Trotsky revela a contradição fundamental presente na sociedade soviética:
“Duas tendências opostas crescem no seio do regime: desenvolvendo as forças produtivas (…) são criados os fundamentos econômicos do socialismo; e levando ao extremo, (…) as normas burguesas de repartição, prepara uma restauração capitalista. A contradição entre as formas de propriedade e as normas de repartição não podem crescer indefinidamente. Ou as normas burguesas se estenderão, de uma ou outra maneira, aos meios de produção, ou as normas socialistas terão de ser concedidas à propriedade socialista”.
A solução a favor do socialismo passaria por uma revolução política na Rússia, com a classe operária derrotando a burocracia.
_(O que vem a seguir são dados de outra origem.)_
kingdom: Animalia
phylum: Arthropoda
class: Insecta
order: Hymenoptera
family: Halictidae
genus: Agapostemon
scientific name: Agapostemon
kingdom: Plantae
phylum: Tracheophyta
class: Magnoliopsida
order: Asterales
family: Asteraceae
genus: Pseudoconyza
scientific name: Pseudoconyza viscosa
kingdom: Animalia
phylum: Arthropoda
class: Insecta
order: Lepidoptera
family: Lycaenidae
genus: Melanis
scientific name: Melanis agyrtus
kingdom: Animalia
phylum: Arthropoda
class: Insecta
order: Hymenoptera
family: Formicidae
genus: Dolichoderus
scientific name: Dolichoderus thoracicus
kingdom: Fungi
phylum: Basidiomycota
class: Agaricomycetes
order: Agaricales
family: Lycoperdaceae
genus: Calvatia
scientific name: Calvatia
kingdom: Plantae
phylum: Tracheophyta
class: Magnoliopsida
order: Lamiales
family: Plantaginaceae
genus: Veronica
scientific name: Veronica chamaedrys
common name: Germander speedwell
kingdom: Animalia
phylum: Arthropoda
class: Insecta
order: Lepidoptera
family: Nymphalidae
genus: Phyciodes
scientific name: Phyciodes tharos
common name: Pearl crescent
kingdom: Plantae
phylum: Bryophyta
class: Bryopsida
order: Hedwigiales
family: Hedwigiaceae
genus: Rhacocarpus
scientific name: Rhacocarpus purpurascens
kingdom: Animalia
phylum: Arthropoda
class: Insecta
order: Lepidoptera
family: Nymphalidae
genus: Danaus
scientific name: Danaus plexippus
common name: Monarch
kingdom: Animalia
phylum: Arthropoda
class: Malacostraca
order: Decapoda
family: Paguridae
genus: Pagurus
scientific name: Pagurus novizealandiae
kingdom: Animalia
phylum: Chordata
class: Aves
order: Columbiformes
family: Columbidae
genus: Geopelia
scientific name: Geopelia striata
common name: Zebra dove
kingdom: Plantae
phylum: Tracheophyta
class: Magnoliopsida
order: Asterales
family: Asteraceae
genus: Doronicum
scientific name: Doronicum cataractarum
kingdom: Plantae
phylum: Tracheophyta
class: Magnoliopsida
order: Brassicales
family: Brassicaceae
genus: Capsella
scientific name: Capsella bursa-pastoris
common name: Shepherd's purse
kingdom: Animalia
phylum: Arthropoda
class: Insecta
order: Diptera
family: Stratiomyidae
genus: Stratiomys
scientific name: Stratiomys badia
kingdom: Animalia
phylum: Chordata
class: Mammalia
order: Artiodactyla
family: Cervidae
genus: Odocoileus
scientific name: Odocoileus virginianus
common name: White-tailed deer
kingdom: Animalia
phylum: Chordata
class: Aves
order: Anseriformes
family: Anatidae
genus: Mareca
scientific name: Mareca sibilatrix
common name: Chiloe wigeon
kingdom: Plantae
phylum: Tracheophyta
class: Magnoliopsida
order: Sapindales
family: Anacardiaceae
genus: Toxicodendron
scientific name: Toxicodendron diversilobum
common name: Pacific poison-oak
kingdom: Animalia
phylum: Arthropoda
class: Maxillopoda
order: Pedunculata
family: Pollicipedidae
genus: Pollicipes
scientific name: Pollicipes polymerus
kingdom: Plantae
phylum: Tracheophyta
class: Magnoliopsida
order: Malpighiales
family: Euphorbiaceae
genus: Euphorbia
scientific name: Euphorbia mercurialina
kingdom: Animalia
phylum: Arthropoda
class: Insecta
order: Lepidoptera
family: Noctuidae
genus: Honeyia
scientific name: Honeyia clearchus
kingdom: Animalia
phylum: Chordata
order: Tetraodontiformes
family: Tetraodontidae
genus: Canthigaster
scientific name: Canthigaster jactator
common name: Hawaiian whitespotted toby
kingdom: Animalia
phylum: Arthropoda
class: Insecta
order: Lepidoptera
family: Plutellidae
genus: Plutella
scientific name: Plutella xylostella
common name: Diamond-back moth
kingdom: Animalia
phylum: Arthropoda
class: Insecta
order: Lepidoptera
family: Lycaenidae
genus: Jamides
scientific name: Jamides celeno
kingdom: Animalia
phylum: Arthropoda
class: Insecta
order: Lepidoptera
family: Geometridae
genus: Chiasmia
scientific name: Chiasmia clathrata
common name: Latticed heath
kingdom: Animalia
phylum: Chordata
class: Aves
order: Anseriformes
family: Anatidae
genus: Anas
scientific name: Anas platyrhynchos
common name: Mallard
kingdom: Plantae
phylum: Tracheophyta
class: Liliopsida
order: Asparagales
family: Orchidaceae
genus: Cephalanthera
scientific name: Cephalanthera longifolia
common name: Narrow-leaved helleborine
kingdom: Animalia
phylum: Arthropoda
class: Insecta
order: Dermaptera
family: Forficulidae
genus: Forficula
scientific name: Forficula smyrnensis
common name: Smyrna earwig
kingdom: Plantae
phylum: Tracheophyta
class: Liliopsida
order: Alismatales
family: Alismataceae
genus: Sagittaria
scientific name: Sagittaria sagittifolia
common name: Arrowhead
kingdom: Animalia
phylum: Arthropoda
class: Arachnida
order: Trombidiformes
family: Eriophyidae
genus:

Por outro lado, “a queda da ditadura burocrática atual”, explica Trotsky, “sem a sua substituição por um novo poder socialista, anunciaria o retorno ao sistema capitalista com uma baixa catastrófica da economia e da cultura”. Essa última hipótese foi a que acabou prevalecendo.
A História continua
A grande maioria dos manifestantes da Alemanha Oriental que se aglomerava em frente ao posto de controle em 1989 não estava interessada em “economia de mercado”. Expressava suas reivindicações em termos da manutenção das conquistas sociais da Revolução, como pleno emprego e seguridade social, apenas com maior liberdade política. Mas depois de décadas sob o peso do totalitarismo burocrático a esmagar sua consciência, uma orientação revolucionária na linha traçada por Trotsky era uma impossibilidade.
A Alemanha, 20 anos depois, é exemplo de que as promessas de uma nova ordem mundial se desmancharam no ar. Fábricas da Alemanha Oriental ou foram privatizadas, ou foram fechadas. Especuladores fizeram dinheiro com o endividamento e consumo das famílias. O desemprego chegou a atingir 30% da força de trabalho, de um ano para outro. Não é à toa que hoje “O Capital”, de Marx, volta a despertar interesse na Alemanha, como em todo mundo.
O que caiu com o Muro não foi o socialismo. Foi o stalinismo, que entregou as conquistas da Revolução de Outubro para a rapina dos capitalistas, conforme os marxistas já haviam alertado.
Hoje, 20 anos depois, é o capitalismo que perde sua arrogância e se encontra na berlinda. Por mais que os ideólogos de direita e da “esquerda arrependida” queiram ignorar, a História (assim como a luta de classes) continua.